• **TASK TO COMPLETE**
Please read the Geometry documentation below and state how it says Geometry objects should be created.

• **TEXT PROVIDED**

Methods included from Tools

#bool_result, #bool_to_int, #cast_geometry_ptr, #check_enum_value, #check_geometry, #extract_options!, #pick_srid_according_to_policy, #pick_srid_from_geoms, #symbol_for_enum

Constructor Details

#initialize(ptr, options = {}) ⇒ Geometry

For internal use. Geometry objects should be created via WkbReader, WktReader and the various Geos.create_* methods.

# File 'lib/ffi-geos/geometry.rb', line 18

def initialize(ptr, options = {})
  options = {
    :auto_free => true
  }.merge(options)

  @ptr = FFI::AutoPointer.new(
    ptr,
    self.class.method(:release)
  )

  @ptr.autorelease = !!options[:auto_free]
  @parent = options[:parent] if options[:parent]
end

Instance Attribute Details

#ptr ⇒ Object (readonly)

Returns the value of attribute ptr.

# File 'lib/ffi-geos/geometry.rb', line 8

def ptr
  @ptr
end

Class Method Details

.release(ptr) ⇒ Object

:nodoc:

# File 'lib/ffi-geos/geometry.rb', line 42

def self.release(ptr) #:nodoc:
  FFIGeos.GEOSGeom_destroy_r(Geos.current_handle_pointer, ptr)
end

Instance Method Details

#==(geom) ⇒ Object

# File 'lib/ffi-geos/geometry.rb', line 352

def ==(geom)

• **DATASET ROWS**
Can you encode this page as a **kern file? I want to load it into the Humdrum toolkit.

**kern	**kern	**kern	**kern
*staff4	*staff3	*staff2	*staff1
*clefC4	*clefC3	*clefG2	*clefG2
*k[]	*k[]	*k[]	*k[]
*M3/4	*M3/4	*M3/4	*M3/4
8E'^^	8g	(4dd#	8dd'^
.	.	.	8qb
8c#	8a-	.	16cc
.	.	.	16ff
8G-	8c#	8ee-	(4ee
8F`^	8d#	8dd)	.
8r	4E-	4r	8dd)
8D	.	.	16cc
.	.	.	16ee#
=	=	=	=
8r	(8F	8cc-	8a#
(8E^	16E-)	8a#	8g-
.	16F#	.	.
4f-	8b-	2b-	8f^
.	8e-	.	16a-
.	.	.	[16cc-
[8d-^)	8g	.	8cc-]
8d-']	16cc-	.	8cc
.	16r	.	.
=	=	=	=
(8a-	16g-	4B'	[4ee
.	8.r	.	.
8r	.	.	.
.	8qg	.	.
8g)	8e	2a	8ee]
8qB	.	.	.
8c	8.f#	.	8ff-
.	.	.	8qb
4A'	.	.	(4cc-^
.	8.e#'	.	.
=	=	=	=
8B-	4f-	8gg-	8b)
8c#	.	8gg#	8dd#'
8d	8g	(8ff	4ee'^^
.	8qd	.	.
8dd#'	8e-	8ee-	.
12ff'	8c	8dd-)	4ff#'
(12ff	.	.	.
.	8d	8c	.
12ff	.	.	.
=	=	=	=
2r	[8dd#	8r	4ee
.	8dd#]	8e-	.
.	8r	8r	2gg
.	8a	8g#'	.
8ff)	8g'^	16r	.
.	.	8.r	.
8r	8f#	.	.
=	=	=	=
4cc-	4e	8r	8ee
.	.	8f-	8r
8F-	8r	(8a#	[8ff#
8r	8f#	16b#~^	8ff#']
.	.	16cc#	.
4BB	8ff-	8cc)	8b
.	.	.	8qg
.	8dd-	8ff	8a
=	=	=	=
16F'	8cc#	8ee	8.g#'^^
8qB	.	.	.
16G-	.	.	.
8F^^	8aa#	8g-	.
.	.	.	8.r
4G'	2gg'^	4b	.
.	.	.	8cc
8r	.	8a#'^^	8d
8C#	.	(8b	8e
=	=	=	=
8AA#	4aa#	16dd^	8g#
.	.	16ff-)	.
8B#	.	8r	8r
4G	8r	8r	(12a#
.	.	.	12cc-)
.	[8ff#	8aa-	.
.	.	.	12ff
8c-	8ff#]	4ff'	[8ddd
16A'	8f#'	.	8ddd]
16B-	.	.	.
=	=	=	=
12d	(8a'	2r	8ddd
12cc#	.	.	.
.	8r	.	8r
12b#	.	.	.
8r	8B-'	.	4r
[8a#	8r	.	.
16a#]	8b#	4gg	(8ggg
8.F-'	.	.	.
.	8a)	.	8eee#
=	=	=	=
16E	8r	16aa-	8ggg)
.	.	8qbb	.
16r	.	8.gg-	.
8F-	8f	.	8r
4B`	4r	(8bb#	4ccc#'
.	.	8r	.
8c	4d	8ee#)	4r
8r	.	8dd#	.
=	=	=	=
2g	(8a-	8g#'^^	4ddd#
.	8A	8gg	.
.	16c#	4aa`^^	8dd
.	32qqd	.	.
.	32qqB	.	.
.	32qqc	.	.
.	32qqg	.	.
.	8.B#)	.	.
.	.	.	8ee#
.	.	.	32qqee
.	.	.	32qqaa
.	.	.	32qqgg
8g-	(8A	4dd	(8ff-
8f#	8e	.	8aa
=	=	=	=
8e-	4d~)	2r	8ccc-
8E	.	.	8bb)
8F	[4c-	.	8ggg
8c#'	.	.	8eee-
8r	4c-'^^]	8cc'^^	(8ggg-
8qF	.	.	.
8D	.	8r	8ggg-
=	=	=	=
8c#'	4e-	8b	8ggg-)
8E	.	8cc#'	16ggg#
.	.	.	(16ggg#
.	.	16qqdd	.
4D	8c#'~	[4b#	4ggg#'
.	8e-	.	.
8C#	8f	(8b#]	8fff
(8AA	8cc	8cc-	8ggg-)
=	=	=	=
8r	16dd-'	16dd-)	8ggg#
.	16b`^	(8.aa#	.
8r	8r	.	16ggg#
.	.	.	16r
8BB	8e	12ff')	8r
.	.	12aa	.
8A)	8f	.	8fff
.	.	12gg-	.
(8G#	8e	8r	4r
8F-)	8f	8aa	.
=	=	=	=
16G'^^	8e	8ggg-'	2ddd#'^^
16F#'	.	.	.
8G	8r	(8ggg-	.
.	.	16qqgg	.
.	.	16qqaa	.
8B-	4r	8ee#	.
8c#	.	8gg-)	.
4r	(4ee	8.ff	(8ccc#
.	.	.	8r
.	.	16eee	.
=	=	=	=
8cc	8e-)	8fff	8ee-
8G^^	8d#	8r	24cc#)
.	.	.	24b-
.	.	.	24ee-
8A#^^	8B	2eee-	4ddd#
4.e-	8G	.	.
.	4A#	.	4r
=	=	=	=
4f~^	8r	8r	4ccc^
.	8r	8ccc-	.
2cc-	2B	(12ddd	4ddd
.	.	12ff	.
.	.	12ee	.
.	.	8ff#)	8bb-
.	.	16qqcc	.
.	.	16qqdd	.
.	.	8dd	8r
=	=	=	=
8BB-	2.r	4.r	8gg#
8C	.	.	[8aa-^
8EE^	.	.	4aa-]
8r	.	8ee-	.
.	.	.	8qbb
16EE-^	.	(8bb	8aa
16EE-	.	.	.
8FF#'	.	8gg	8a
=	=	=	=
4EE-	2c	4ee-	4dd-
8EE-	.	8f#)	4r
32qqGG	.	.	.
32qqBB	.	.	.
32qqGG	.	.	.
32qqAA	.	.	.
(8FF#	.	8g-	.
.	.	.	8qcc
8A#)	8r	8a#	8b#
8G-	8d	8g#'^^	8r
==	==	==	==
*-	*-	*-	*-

• **THE OUTPUT**
Via WkbReader, WktReader and the various Geos.create_* methods.